*** Opening RECORD EXCERPTS ***

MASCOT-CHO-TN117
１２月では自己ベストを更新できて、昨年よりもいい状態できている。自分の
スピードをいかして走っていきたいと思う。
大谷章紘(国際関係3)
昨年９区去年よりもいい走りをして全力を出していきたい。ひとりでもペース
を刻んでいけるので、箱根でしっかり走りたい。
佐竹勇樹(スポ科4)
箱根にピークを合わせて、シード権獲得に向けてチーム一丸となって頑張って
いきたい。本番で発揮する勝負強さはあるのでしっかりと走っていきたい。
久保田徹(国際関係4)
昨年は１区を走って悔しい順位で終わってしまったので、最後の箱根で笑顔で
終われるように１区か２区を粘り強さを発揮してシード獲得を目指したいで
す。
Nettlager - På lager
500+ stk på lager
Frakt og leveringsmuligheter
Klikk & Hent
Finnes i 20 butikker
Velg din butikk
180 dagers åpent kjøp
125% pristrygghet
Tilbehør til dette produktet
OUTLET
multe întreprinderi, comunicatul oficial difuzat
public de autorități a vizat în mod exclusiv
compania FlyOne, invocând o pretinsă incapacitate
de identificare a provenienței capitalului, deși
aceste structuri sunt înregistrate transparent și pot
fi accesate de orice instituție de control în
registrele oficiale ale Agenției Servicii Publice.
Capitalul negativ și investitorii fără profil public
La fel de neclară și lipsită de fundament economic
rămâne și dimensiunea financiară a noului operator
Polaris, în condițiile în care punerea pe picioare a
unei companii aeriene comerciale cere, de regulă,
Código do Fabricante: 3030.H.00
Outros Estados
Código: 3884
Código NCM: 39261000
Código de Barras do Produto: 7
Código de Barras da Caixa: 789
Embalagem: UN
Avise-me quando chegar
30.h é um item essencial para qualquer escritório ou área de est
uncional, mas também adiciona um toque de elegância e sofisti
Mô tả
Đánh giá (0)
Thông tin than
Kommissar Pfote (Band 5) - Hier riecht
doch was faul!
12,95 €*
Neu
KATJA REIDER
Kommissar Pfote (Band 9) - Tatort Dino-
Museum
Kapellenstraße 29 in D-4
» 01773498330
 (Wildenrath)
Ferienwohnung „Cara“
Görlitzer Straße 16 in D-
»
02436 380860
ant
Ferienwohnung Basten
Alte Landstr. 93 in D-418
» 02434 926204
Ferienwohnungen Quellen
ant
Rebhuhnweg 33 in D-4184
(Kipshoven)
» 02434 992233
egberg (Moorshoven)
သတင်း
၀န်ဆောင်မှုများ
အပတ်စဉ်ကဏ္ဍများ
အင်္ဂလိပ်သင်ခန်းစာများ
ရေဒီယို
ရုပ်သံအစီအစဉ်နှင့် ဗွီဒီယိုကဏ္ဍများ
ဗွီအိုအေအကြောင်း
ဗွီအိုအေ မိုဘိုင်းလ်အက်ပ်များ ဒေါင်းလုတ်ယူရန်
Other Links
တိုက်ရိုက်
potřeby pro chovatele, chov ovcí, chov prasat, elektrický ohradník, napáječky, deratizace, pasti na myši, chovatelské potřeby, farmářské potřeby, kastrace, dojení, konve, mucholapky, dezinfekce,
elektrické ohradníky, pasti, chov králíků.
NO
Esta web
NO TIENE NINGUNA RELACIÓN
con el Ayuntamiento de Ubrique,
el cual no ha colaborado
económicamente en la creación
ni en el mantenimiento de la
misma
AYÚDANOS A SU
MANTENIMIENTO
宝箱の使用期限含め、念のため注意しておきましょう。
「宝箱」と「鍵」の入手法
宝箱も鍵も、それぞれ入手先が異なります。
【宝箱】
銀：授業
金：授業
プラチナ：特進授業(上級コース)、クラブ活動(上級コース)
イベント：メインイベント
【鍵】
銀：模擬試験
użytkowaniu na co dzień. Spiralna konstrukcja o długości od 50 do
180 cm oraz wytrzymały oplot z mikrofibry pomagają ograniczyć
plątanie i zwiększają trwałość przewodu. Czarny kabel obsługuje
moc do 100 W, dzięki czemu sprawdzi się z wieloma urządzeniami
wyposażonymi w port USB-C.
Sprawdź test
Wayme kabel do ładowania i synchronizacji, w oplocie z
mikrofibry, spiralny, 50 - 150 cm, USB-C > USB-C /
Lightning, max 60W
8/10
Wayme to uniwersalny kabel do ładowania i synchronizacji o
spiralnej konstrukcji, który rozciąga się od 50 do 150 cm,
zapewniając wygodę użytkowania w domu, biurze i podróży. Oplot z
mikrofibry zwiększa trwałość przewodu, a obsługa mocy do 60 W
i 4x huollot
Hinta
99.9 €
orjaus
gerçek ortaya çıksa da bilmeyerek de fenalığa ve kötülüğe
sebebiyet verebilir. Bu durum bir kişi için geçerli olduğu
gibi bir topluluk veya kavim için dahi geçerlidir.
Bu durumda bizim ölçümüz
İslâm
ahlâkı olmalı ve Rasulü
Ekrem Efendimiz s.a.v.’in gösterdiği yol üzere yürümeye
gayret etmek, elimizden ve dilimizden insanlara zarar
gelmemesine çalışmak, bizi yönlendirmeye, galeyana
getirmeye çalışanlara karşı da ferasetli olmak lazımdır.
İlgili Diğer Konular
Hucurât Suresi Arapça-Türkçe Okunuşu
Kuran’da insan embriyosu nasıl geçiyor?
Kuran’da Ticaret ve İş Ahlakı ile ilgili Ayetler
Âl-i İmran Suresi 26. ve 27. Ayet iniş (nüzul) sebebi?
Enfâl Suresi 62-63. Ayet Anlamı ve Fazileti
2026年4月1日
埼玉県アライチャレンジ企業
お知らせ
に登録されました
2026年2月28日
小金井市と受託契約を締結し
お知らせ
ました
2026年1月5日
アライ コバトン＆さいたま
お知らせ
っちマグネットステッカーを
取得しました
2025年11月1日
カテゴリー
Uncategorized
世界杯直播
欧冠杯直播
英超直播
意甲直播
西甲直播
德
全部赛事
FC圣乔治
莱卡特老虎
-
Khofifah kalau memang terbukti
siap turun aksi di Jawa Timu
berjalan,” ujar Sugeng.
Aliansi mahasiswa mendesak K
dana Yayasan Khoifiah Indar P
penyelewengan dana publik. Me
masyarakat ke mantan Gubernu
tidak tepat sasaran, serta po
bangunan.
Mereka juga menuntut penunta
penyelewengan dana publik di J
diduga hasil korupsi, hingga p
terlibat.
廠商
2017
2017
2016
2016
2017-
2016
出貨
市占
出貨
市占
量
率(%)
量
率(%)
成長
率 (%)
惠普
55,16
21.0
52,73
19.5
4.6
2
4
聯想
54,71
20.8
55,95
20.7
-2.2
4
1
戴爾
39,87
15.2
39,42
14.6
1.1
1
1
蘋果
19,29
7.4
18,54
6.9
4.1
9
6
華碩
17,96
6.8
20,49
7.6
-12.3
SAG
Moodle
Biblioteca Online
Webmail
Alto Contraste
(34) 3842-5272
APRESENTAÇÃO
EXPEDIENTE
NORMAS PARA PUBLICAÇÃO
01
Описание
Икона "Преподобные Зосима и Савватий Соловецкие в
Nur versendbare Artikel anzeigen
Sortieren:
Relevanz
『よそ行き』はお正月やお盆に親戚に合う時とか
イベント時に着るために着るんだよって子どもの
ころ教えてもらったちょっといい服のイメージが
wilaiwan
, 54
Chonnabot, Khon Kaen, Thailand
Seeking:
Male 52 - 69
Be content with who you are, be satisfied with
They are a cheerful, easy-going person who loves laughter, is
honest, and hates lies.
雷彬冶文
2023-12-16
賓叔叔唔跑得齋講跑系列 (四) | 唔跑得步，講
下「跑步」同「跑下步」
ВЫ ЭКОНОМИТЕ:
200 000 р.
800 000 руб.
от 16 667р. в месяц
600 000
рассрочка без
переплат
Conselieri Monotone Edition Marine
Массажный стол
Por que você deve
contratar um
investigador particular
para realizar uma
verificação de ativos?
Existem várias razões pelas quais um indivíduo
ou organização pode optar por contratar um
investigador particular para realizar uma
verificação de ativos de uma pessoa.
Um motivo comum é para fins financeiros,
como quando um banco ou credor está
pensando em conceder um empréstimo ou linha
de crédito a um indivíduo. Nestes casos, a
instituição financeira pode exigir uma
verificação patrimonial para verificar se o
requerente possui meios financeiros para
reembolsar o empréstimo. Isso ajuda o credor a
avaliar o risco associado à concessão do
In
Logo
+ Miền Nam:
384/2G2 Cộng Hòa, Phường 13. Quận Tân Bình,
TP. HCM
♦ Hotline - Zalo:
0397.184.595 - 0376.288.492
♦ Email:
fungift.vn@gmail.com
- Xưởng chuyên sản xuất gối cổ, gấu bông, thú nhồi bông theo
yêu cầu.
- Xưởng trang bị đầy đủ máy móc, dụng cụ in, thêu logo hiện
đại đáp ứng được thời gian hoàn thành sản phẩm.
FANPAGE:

*** Closing RECORD EXCERPTS ***

> **WORK ITEM**
Reproduce the material character for character, from its first line through the line containing "compania FlyOne, invocând".

> **RESULT OF THIS EXERCISE**
MASCOT-CHO-TN117
１２月では自己ベストを更新できて、昨年よりもいい状態できている。自分の
スピードをいかして走っていきたいと思う。
大谷章紘(国際関係3)
昨年９区去年よりもいい走りをして全力を出していきたい。ひとりでもペース
を刻んでいけるので、箱根でしっかり走りたい。
佐竹勇樹(スポ科4)
箱根にピークを合わせて、シード権獲得に向けてチーム一丸となって頑張って
いきたい。本番で発揮する勝負強さはあるのでしっかりと走っていきたい。
久保田徹(国際関係4)
昨年は１区を走って悔しい順位で終わってしまったので、最後の箱根で笑顔で
終われるように１区か２区を粘り強さを発揮してシード獲得を目指したいで
す。
Nettlager - På lager
500+ stk på lager
Frakt og leveringsmuligheter
Klikk & Hent
Finnes i 20 butikker
Velg din butikk
180 dagers åpent kjøp
125% pristrygghet
Tilbehør til dette produktet
OUTLET
multe întreprinderi, comunicatul oficial difuzat
public de autorități a vizat în mod exclusiv
compania FlyOne, invocând o pretinsă incapacitate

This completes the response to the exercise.